Se alguma coisa aprendemos nos últimos vinte e cinco anos, é que o Partido Socialista nunca sai do governo quando as coisas estão a correr bem. Bem sei: há quem prefira fingir que os únicos problemas da geringonça estão na suposta arrogância de António Costa ou numa suicidária obstinação do Bloco de Esquerda ou do PCP. Querem divertir-se com psicologismos, ou perceber o que realmente se passou? Leiam então a notícia sobre o hospital de Braga. Depois de Setúbal, mais uma demissão em massa num estabelecimento do SNS, por falta de investimento. Não, as coisas não estão bem, e António Costa, Catarina Martins e Jerónimo de Sousa sabem. A conversa sobre o PRR, em que o PS insistiu durante a campanha autárquica, escondeu as más perspectivas. Mas o PRR não vai diminuir o tempo de espera para uma operação no SNS, nem o preço da gasolina, nem as taxas de juro, se a inflação as fizer subir.

Não, não foi por causa das leis do trabalho ou do salário mínimo que a geringonça correspondeu ao desafio do Presidente da República para provocar eleições. Foi porque calculou que, nos próximos anos, este é, apesar de todos os riscos, o melhor momento para ir a votos. Antes que as dificuldades criem mais descontentamentos, e sobretudo antes que se torne ainda mais evidente o que muita gente vai percebendo ao fim de seis anos de “geringonça”: que as esquerdas portuguesas, unidas ou separadas, não têm uma única ideia para o país, para além do estica aqui e do corta ali de uma pobre ginástica orçamental completamente condicionada pela dependência financeira externa a que o endividamento socialista submeteu o país. Segundo contas do semanário Expresso, desde 2016 que ficaram por executar 4 mil milhões de euros de investimentos públicos. A classe média continua a pagar mais IRS do que antes de 2011. Foi assim que se governou: mantendo o aperto fiscal e cortando investimentos, num regime de austeridade escondida. Para quê? Para concentrar os recursos a tentar converter os dependentes do Estado num rebanho eleitoral que os conservasse no poder. Mais nada.

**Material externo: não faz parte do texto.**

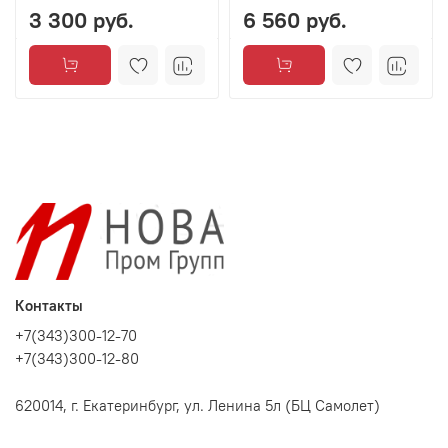
3 300 руб.
6 560 руб.
Контакты
+7(343)300-12-70
+7(343)300-12-80
620014, г. Екатеринбург, ул. Ленина 5л (БЦ Самолет)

A geringonça dividiu e enfraqueceu a sociedade portuguesa: criou uma economia que não trata de criar riqueza, mas de repartir a pobreza; gerou uma cultura que não procura o que é comum e agrega, mas o que separa e tribaliza. O seu horizonte é de uma triste mediocridade: a mediocridade de uma sociedade em vias de se tornar a mais pobre da UE, sem meios de empregar os mais qualificados; a mediocridade de uma classe política que já não acredita em nada, a não ser em agarrar-se ao Estado; a mediocridade de um país sem qualquer intimação de grandeza histórica, depois da criminalização do seu passado segundo modas ideológicas importadas dos EUA.

Os últimos seis anos foram um tempo perdido. Em 2015, o país tinha reconquistado a confiança dos seus credores. As exportações cresciam. Nos anos seguintes, os grandes bancos centrais conservaram as taxas de juro baixas. Como teria sido, se tivéssemos tido um ambiente favorável ao trabalho e ao investimento, sem o colete-de-forças fiscal e regulatório? Países pobres da Europa mostraram como poderia ter sido. Mas não foi. Há agora uma oportunidade, não apenas para a alternância no governo, mas para a regeneração das instituições, da economia e da sociedade. Isso precisará de tempo. Daí não haver pior maneira de começar do que com umas eleições improvisadas à pressa, em que nenhuma liderança se pudesse afirmar nem desenvolver um projecto alternativo. Seria mais uma oportunidade perdida, a garantir que os próximos anos também seriam perdidos.